Aquella tarde, fue a visitar a su madre en una casita humilde de paredes grises y techo de lata, en la parte más alta del cerro, desde dónde se podía divisar toda la ciudad y el valle del Sula.
Iba vestido elegantemente con pantalón oscuro, zapatos de cuero y camisa negra de algodón tan fino que parecía transparente. Andaba con mucho cuidado por los caminos empinados convertidos casi siempre en lodazales por las repetidas lluvias. No quería resbalar y manchar su mejor ropa.

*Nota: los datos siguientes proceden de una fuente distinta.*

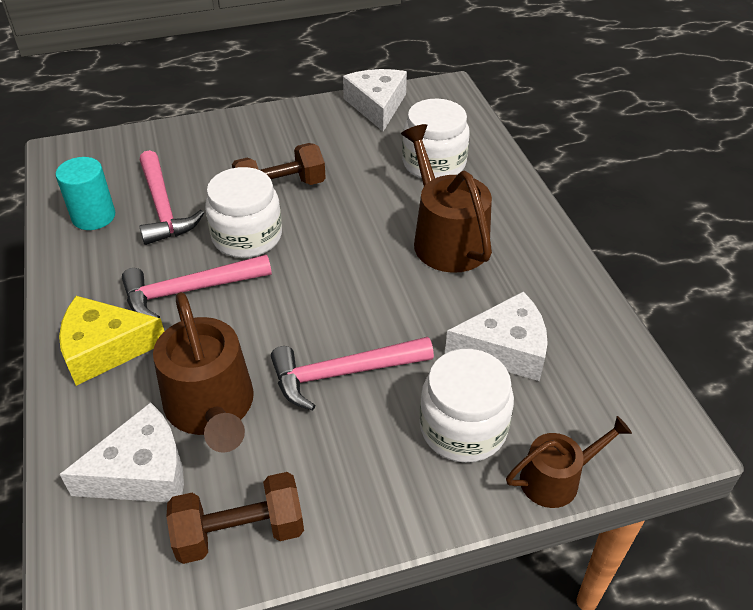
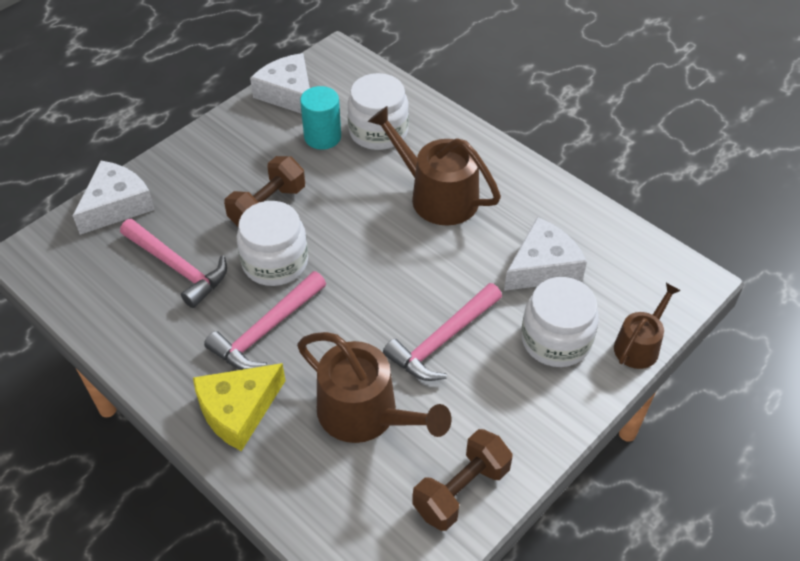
camera: 30 degrees left, 5 degrees up
turquoise cylinder [55,157,115,230] -> turquoise cylinder moved to [300,86,341,150]
white cheese [60,402,184,502] -> white cheese moved to [73,161,155,235]

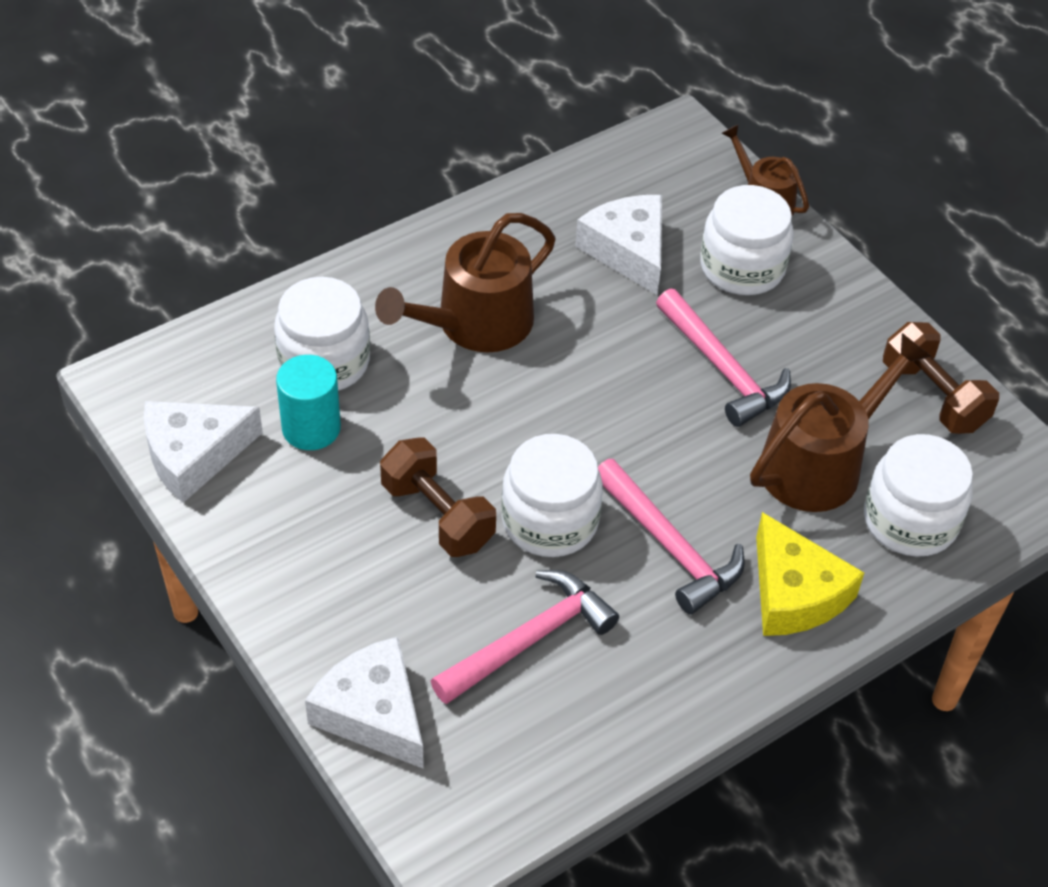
camera: 80 degrees left, 0 degrees up
none -> white jar [864,434,973,557]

Era viernes y tenía pensado, después de su jornada laboral, ir a divertirse con unos amigos en un local del pueblo donde se podía oír música, bailar y cantar. Le encantaba bailar descalzo los ritmos caribeños e interpretar canciones españolas en el karaoke del salón.
Pasó un rato agradable con su madre. No quería abrumarle con sus problemas, así que le habló de sus proyectos: iba a organizar una pequeña fiesta en su local para celebrar la graduación de su sobrina. Lo tenía todo previsto: la comida, los refrescos, los adornos en las paredes... Hasta quería contratar a unos músicos para amenizar la tarde. También le habló de su próximo viaje a España, para las Navidades.
Estaba de buen humor y se reía mucho con los chismorreos del barrio que le contaba su madre. Al despedirse, fue muy tierno con ella: la abrazó muy fuerte y la levantó dos palmos del suelo, entre gritos y risas. Era la primera vez que demostraba de esta forma su cariño a su madre.
Sería la última...
Unas horas más tarde, un carro lanzado a toda velocidad le arrancaría la vida en una calle oscura y solitaria de Villanueva.